The top court in Massachusetts has ruled that a state law does not apply to “upskirting.”
Massachusetts law, according to the court, “does not apply to photographing (or videotaping or electronically surveilling) persons who are fully clothed and, in particular, does not reach . . . upskirting.”
The case involved a man who allegedly took cellphone photos up the skirts of women riding the subway. According to the Boston Globe,
the 32 year old defendant had been secretly videotaping and photographing women who sat across from him wearing skirts on an MBTA trolley on two separate occasions in 2010. He allegedly aimed his cellphone camera directly between their legs.

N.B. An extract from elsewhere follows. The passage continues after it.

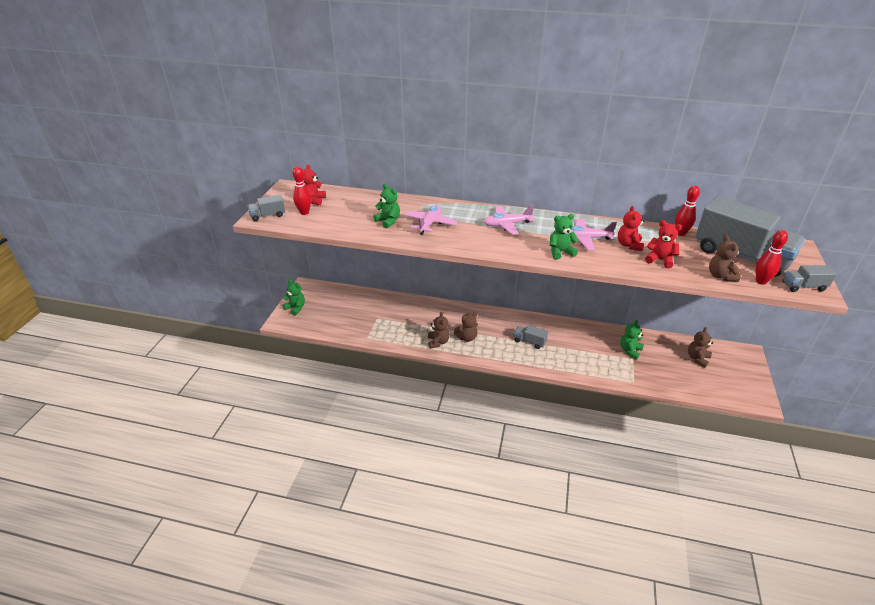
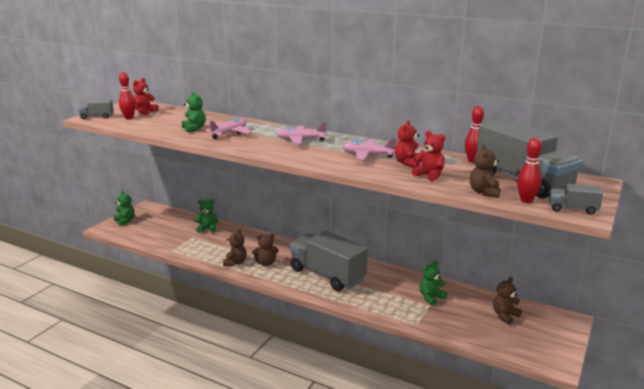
camera: 15 degrees right, 15 degrees down
grey truck [514,325,548,349] -> grey truck [290,231,368,291], size x2.33
green teddy bear [550,214,579,260] -> green teddy bear moved to [195,199,218,233]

He was charged with criminal voyeurism, a misdemeanor, in Boston Municipal Court. Under the law, prosecutors needed to prove that the women had a reasonable expectation of privacy on the train and that they were photographed while nude or partially nude. The court found that prosecutors failed to meet those requirements.
The court reasoned that “A female passenger on a MBTA trolley who is wearing a skirt, dress, or the like covering these parts of her body is not a person who is ‘partially nude,’ no matter what is or is not underneath the skirt by way of underwear or other clothing.”
The District Attorney, Dan Conley, was quoted by the Associated Press saying that prosecutors are hoping state lawmakers will change the wording of the statute by the end of this legislative session. “What we have is not that the Supreme Judicial Court is saying this is OK,” Conley said. “The statutory language just didn’t quite fit the conduct.”